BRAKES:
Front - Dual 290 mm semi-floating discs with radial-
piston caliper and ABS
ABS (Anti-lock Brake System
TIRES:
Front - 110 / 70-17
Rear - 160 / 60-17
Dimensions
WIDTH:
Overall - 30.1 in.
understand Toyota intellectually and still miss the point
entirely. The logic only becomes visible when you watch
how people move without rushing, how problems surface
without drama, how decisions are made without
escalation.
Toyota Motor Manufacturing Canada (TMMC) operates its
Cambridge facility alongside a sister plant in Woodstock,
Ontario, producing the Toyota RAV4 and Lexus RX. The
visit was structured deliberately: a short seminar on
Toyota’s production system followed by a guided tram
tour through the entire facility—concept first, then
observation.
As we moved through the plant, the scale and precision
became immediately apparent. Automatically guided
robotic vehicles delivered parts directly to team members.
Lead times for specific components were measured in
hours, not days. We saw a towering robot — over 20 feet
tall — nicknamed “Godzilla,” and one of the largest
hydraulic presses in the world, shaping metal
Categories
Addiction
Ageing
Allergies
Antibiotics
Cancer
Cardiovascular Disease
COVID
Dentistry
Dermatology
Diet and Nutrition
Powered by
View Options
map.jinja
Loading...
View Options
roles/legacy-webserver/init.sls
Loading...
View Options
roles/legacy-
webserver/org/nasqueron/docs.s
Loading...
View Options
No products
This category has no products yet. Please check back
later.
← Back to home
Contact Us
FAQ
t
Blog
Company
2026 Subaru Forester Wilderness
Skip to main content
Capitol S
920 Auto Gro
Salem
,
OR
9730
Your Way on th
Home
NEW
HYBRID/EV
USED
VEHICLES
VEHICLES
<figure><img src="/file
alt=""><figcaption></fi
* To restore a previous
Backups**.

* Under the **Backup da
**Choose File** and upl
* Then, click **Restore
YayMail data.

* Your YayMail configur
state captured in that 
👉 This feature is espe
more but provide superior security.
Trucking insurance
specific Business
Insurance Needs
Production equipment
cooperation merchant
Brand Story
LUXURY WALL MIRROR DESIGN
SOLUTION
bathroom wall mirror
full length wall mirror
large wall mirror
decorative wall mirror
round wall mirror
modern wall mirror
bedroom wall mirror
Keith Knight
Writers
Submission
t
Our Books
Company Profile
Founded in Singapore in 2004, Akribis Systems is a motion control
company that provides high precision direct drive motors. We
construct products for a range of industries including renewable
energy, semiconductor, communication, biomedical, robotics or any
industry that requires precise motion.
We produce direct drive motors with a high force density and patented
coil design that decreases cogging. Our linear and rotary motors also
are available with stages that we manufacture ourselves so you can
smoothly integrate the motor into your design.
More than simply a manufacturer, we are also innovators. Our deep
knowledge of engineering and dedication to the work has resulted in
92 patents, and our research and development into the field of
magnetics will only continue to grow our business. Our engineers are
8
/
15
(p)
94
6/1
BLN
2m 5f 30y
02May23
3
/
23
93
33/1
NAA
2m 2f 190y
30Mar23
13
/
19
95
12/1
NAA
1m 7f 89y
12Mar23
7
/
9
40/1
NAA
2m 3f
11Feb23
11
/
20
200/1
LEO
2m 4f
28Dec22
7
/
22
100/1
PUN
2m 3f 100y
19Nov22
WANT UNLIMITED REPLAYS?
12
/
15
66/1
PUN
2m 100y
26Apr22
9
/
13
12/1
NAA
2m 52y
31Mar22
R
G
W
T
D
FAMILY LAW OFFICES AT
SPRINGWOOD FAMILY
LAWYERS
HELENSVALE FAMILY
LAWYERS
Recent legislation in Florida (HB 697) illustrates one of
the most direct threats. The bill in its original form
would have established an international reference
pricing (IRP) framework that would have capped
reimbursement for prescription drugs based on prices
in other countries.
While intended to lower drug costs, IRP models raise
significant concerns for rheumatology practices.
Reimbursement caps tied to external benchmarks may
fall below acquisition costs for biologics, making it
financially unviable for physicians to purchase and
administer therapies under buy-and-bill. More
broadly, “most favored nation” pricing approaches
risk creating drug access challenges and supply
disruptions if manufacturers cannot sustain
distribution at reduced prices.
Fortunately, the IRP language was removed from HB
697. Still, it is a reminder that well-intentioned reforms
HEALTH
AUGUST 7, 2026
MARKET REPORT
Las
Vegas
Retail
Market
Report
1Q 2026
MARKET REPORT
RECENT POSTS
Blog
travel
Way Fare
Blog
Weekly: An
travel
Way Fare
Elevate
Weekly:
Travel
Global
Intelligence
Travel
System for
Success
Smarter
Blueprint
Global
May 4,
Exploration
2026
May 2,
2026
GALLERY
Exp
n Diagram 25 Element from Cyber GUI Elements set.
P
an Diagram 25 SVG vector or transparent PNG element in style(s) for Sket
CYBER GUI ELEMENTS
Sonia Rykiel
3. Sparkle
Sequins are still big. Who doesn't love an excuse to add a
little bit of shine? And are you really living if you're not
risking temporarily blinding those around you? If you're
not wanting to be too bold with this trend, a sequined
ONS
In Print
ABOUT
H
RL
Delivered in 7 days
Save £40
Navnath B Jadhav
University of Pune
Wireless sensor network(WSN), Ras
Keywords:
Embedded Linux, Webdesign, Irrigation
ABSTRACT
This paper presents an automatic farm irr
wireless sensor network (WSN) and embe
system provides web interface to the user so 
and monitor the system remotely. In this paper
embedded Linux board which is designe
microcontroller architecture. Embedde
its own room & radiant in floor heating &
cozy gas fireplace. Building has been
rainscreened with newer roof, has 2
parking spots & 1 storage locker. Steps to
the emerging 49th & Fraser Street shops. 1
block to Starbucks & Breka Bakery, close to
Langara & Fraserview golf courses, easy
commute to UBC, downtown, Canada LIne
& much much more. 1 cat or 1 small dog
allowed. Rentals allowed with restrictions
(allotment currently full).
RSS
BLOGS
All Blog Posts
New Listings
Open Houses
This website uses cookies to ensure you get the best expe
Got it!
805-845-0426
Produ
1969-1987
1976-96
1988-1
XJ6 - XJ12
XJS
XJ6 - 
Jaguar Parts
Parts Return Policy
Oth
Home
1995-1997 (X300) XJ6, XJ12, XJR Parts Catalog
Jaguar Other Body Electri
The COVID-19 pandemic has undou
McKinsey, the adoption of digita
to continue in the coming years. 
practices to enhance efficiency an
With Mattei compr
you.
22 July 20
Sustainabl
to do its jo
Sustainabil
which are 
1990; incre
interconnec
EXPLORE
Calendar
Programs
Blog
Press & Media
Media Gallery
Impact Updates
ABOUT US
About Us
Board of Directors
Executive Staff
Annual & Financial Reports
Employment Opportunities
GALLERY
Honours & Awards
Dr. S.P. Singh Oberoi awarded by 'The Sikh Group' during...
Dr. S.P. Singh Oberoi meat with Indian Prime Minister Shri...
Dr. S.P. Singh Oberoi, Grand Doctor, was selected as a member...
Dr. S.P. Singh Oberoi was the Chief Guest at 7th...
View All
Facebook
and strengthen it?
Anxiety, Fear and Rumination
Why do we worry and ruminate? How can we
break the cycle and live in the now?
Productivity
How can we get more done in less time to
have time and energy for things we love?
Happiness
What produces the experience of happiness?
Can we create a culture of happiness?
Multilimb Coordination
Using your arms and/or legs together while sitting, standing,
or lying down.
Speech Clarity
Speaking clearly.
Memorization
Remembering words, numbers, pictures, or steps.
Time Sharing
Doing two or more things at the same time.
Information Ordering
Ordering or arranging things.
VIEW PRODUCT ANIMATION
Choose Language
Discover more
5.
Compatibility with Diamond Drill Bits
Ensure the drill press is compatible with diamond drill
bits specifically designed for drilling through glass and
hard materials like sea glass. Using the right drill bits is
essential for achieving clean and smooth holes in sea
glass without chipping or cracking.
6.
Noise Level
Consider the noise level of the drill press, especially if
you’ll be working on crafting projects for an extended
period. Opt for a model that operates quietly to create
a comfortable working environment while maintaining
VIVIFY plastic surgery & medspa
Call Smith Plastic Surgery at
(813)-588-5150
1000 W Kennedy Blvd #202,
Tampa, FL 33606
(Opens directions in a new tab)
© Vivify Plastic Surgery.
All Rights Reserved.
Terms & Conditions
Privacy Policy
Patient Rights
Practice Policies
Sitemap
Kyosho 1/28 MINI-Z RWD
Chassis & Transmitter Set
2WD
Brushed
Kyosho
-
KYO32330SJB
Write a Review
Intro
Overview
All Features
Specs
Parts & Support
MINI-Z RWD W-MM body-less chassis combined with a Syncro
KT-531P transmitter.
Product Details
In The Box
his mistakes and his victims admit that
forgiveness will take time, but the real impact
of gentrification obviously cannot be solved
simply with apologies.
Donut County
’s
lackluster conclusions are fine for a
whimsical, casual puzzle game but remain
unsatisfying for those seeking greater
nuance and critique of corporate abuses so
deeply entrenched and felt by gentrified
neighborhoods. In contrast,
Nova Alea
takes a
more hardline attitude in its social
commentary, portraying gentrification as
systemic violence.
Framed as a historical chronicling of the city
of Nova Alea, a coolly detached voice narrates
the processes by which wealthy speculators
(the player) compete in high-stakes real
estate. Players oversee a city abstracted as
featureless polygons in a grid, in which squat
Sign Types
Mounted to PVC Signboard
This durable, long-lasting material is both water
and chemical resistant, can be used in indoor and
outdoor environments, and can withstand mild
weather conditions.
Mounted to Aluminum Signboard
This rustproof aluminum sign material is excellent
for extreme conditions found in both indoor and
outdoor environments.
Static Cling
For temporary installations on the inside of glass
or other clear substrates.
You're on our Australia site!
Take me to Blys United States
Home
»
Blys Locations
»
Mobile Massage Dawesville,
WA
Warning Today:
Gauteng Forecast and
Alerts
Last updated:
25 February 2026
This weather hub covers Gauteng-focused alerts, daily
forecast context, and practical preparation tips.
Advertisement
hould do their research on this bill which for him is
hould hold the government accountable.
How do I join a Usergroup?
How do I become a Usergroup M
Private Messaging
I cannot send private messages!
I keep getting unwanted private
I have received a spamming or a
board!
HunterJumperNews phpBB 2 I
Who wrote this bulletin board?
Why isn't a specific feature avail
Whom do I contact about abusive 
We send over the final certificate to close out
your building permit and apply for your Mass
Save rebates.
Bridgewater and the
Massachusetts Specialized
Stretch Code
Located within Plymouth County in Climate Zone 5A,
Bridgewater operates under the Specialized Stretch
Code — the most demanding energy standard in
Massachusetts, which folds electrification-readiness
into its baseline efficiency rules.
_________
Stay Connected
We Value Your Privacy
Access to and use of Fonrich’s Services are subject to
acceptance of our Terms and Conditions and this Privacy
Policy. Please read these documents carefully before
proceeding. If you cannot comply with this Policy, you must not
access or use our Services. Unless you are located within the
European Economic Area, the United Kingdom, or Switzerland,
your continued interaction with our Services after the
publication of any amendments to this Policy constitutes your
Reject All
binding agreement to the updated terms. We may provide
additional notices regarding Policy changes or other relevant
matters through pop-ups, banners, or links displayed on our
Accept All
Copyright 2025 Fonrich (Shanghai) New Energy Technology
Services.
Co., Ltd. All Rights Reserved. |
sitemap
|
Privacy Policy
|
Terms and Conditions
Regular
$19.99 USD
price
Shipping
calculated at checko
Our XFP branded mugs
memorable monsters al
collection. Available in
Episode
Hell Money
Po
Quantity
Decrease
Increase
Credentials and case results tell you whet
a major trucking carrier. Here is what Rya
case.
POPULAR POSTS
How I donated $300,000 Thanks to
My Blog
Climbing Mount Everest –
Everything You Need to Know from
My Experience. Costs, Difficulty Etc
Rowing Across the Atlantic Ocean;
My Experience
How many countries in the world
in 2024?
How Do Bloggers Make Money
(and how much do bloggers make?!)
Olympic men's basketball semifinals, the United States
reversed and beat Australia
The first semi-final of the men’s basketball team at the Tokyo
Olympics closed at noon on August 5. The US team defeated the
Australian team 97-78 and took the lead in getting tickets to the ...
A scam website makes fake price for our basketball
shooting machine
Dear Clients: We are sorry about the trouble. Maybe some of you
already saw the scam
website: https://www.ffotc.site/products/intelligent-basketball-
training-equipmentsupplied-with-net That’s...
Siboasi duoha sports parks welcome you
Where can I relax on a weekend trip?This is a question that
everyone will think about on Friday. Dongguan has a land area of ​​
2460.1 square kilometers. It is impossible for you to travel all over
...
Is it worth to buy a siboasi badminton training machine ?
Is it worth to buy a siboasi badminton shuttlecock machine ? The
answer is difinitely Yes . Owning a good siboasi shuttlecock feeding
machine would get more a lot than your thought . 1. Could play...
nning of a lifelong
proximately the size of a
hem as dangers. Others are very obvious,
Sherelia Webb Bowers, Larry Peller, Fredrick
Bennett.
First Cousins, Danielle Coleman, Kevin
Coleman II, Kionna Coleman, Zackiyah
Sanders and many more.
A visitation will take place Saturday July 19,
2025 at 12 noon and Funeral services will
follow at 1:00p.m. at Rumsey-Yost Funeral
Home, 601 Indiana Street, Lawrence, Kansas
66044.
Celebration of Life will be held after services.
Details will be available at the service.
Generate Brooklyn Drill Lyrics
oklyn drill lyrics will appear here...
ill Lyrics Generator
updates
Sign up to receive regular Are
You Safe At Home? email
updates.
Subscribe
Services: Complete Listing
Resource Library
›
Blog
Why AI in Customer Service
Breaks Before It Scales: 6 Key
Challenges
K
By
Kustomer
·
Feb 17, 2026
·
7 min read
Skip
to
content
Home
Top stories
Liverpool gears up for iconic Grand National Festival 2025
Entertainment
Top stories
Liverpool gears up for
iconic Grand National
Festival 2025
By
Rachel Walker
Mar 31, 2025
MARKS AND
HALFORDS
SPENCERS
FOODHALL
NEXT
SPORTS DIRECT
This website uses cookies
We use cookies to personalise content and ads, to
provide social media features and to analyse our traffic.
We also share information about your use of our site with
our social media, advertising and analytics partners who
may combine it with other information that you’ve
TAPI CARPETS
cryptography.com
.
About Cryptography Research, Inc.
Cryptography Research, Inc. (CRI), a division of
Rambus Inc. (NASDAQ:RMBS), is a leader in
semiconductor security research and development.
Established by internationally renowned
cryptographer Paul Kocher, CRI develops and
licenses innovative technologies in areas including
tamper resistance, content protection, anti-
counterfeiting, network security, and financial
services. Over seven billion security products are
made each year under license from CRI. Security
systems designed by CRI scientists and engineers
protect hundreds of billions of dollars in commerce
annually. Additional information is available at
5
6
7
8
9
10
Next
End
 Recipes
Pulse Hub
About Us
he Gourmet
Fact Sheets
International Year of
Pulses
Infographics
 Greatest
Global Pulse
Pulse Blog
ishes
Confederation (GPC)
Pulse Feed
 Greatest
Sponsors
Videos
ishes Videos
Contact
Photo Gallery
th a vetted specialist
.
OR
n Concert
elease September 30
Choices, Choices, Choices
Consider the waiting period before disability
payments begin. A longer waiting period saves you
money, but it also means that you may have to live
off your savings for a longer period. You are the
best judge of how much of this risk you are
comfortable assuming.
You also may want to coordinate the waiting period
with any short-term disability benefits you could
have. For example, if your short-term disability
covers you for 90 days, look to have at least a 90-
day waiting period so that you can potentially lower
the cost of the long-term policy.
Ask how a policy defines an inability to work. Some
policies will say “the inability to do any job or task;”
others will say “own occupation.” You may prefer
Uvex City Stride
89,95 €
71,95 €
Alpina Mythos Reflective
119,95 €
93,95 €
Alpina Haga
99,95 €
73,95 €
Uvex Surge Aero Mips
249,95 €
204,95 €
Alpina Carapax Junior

- [TASK PROMPT]:
Reproduce the data from the line with "the **Backup da" to the line with "YayMail data.", keeping both of those lines.

- [TASK RESPONSE]:
* Under the **Backup da
**Choose File** and upl
* Then, click **Restore
YayMail data.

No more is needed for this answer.